Es ist ein Album, das von seinen großen Gefühlen lebt – Gefühle, die wir in Zeiten wie diesen oft unterdrücken. Bright Eyes erlaubt uns, an diese Gefühle zu erinnern und sie zu akzeptieren. Wer sich der Musik verschließt und lieber im Status Quo bleibt, verpasst die Möglichkeit, die Welt durch eine ehrliche Linse zu betrachten. Aber für uns, die Romantiker und Träumer, die immer noch an die Macht der Musik glauben, sind Bright Eyes der Leuchtturm im Sturm. Das Album Five Dice, all Threes bedient sich auf faszinierende Weise an den ikonischen Momenten der amerikanischen Kulturgeschichte. Die drei Musiker greifen dabei immer wieder auf den Film Suddenly aus dem Jahr 1954 mit Frank Sinatra zurück, der als permanente Quelle für Samples und Zitate dient. Durch diese Verweise schaffen sie nicht nur eine nostalgische Verbindung, sondern integrieren auch den düsteren und spannungsgeladenen Ton des Films in ihre Musik. Suddenly selbst, als ein Thriller über ein geplantes Attentat auf den US-Präsidenten, bietet eine ideale Leinwand für die experimentellen und narrativen Elemente der Band, die so auf einzigartige Weise Vergangenheit und Gegenwart verschmelzen lässt.

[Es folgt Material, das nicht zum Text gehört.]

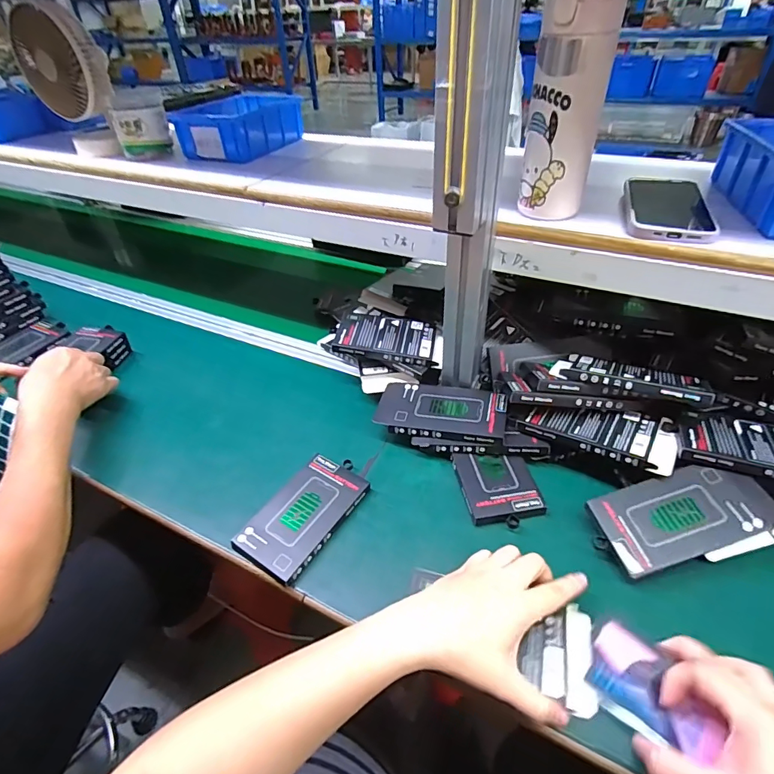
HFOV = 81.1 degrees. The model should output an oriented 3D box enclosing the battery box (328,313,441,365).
[{"bbox_3d":[0.000,-0.068,0.618,0.134,0.011,0.076,9,50,5],"label":"battery box"}]

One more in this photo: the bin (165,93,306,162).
[{"bbox_3d":[-0.239,-0.440,0.763,0.143,0.060,0.202,11,43,16],"label":"bin"}]

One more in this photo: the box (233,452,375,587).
[{"bbox_3d":[-0.088,0.133,0.484,0.079,0.015,0.141,23,47,26],"label":"box"}]

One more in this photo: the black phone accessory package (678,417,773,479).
[{"bbox_3d":[0.381,0.058,0.456,0.156,0.011,0.085,11,43,16],"label":"black phone accessory package"}]

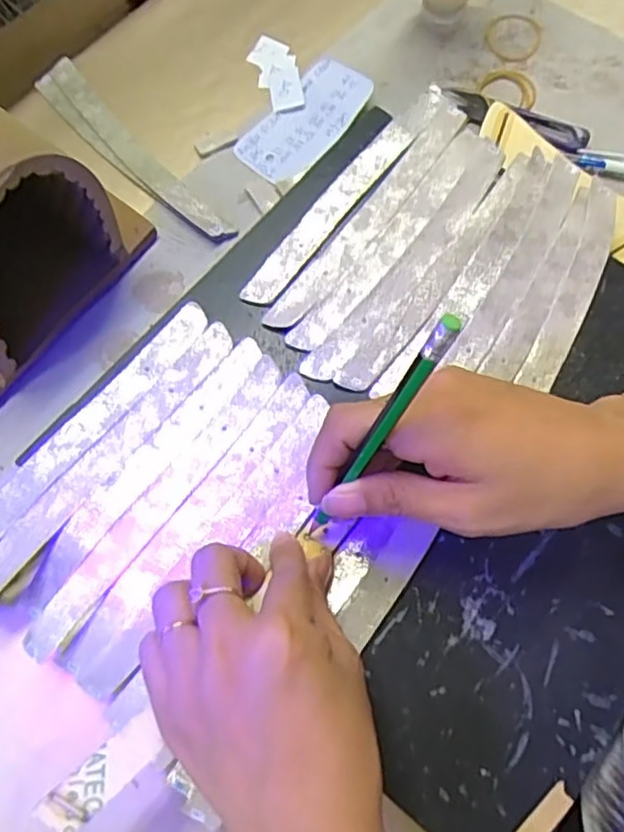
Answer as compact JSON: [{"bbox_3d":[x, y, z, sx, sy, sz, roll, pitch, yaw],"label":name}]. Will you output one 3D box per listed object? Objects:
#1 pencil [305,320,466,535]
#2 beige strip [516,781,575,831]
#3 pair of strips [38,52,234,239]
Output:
[{"bbox_3d":[0.023,0.013,0.253,0.007,0.147,0.006,41,52,12],"label":"pencil"},{"bbox_3d":[0.099,0.179,0.279,0.042,0.004,0.011,-41,77,-14],"label":"beige strip"},{"bbox_3d":[-0.126,-0.180,0.437,0.032,0.007,0.190,-39,76,-13],"label":"pair of strips"}]

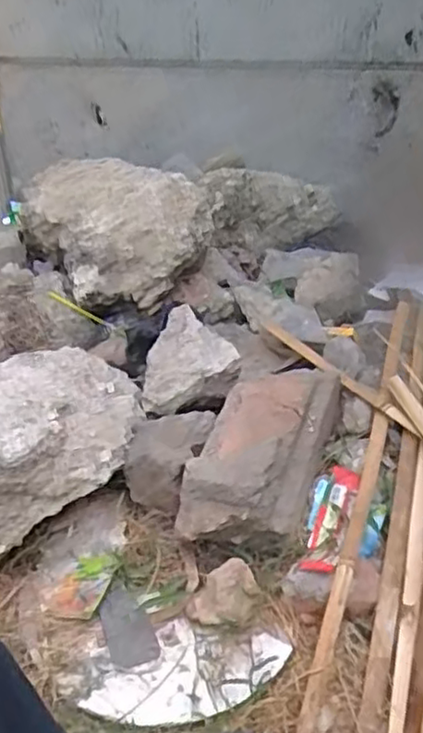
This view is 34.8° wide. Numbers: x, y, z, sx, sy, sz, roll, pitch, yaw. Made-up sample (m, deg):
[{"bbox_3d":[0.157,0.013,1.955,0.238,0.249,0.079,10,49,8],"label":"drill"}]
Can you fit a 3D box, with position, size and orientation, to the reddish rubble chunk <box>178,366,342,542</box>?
[{"bbox_3d":[0.078,0.119,0.999,0.157,0.108,0.329,12,38,16],"label":"reddish rubble chunk"}]

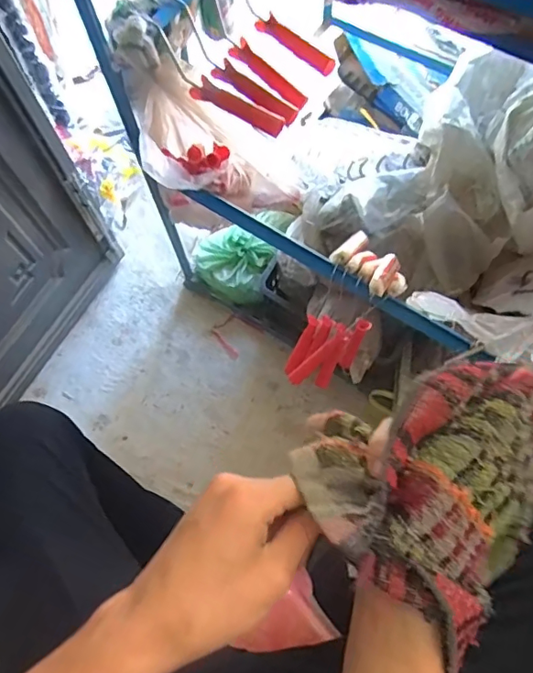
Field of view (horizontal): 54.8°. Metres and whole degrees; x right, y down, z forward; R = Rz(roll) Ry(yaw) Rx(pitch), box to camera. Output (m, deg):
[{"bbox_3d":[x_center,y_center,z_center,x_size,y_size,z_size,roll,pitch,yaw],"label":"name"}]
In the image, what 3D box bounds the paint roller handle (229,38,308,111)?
[{"bbox_3d":[0.002,-0.402,0.794,0.142,0.018,0.032,42,76,3],"label":"paint roller handle"}]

Conor Oberst hadert mit der Welt. Und das ist großartig. Seine gebrochene, zitternde Stimme wird erneut zu einem regelrechten Beben, das tief in mir nachhallt. Schon immer wollte ich Conor Oberst an meiner Seite haben – das ist eben so mit alten Helden. Natürlich wäre es großartig gewesen, ihn während so mancher Lebensphase, die ich durchschritten, gelitten und gefeiert habe, tatsächlich an meiner Seite zu wissen. Irgendwie war er ja auch da. Immer. Sicher! Aber nie körperlich. Und gerade jetzt spüre ich umso deutlicher, wie notwendig es wird, jemanden wie ihn im Rücken zu haben, wenn ich erneut in den Kampf ziehe. Den Kampf für das Gute, das Notwendige, für die Träume, die nur wir Romantiker verstehen. Bright Eyes sind im November auf Deutschland Tour. Am 14. November 2024 im Kölner Carlswerk.